Passage shown —
▶
2. The court, after elaborate consideration, came to the conclusion that the wife is guilty of cruelty both on the basis of the allegations made in the petition which were spoken to by P.W.1 and his father P.W.2 and also on the basis of unfounded, baseless and reckless allegations made in the written statement filed by the wife and the subsequent events.

3. In this appeal Sri Noushad Ali, the learned counsel appearing for the appellant-wife contends that the trial court committed a grave mistake in taking into consideration the subsequent events and the allegations made in the written statement/counter. He contends that as allegations made in a counter or written statement are subsequent events, they do not give rise to a cause of action to seek divorce. He contends that the facts should precede the intiation of the proceedings and should form part of the cause of action. In the very nature of things, the allegations made subsequent to the filing of the O.P. and the subsequent events cannot be taken into consideration. They cannot be a ground for holding that the wife is guilty of cruelty. He also contends that as regards the allegations made in the written statement or counter, unless a specific issue is framed as to whether those allegations would amount to cruelty or not, those allegations by themselves cannot justify a decree for divorce. He contends that there should be evidence on record to show that the husband felt that these allegations have mentally affected him and that he felt that he was treated cruelly. He placed reliance upon a number of decisions to show that allegations in a counter and written statement cannot be the basis for granting a decree for divorce.

4. On behalf of the respondent-husband, Mr. Harnath contends that this is an unfortunate case where from the time of marriage, the husband was being illtreated, humiliated and subjected to all sorts of cruelty by the wife. The wife’s behaviour and cruelty to the husband appear to stem out of her economically superior position and her being far senior to the husband in age. He contends that the evidence on record fully establishes the various instances of humiliation and cruel treatment. He further contends that the subsequent conduct and the wild, baseless and scandalous allegations made in the written statement which now stand unproved by themselves constitute cruelty to the husband and such false and malicious allegations which are not substantiated would ipso facto entitle the husband to a decree for divorce on the ground of cruelty. Mr. Haranath contends that the evidence on record establishes that the parties are living separately from April, 1982 and there is absolutely no possibility of their living together. When there is no scope for reconciliation and their coming together, it is futile on the part of the wife to file this appeal and try to compel the husband to live with her. Judged from a broad human angle on the facts of the case, their living together would be nothing short of virtual hell on earth. The court exercising matrimonial jurisdiction should take a comprehensive view of things and on the facts of the case, the decree for divorce has necessarily to be confirmed.
◀
Given instruction 1 —
In the divorce appeal passage, rewrite the part between "2. The court, after" and "the subsequent events.", inclusive, substituting "desertion" for "cruelty".

Excerpted data —
▶
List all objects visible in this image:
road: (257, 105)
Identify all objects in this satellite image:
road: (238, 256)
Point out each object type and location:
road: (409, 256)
◀
▶
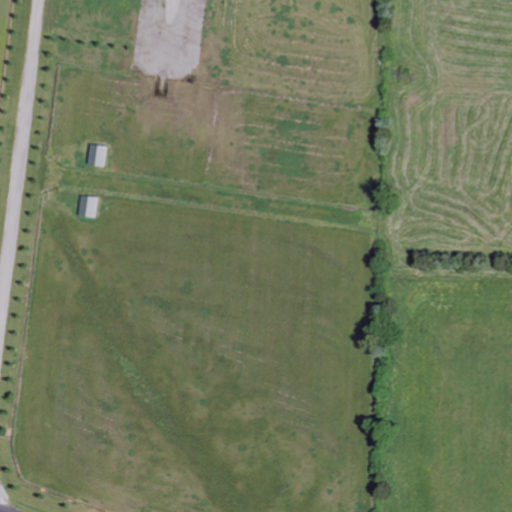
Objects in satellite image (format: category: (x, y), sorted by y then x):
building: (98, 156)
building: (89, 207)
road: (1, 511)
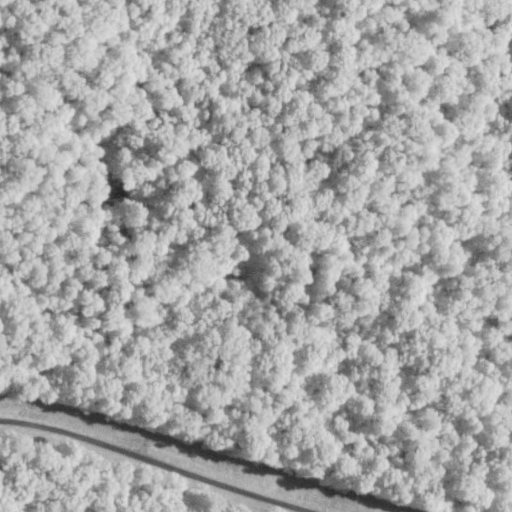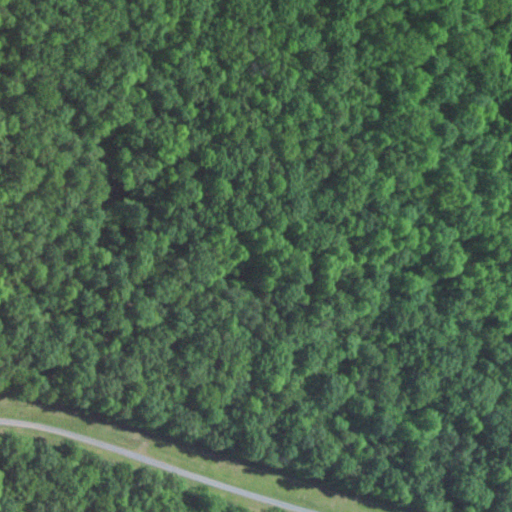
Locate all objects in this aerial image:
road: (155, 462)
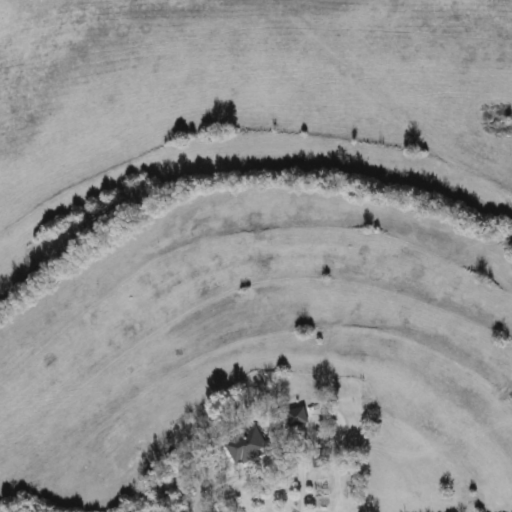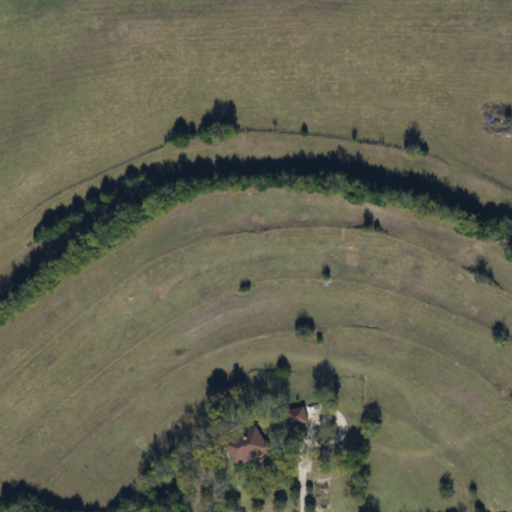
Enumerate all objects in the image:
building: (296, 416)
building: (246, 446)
◀
Given instruction 2 —
Reproduce the rows between the lines holding "List all objects" and "road: (238, 256)", inclusive, with the requests kept as they are and -16 added to every coordinate value in the answers.

Correct response 1 —
2. The court, after elaborate consideration, came to the conclusion that the wife is guilty of desertion both on the basis of the allegations made in the petition which were spoken to by P.W.1 and his father P.W.2 and also on the basis of unfounded, baseless and reckless allegations made in the written statement filed by the wife and the subsequent events.

Correct response 2 —
List all objects visible in this image:
road: (241, 89)
Identify all objects in this satellite image:
road: (222, 240)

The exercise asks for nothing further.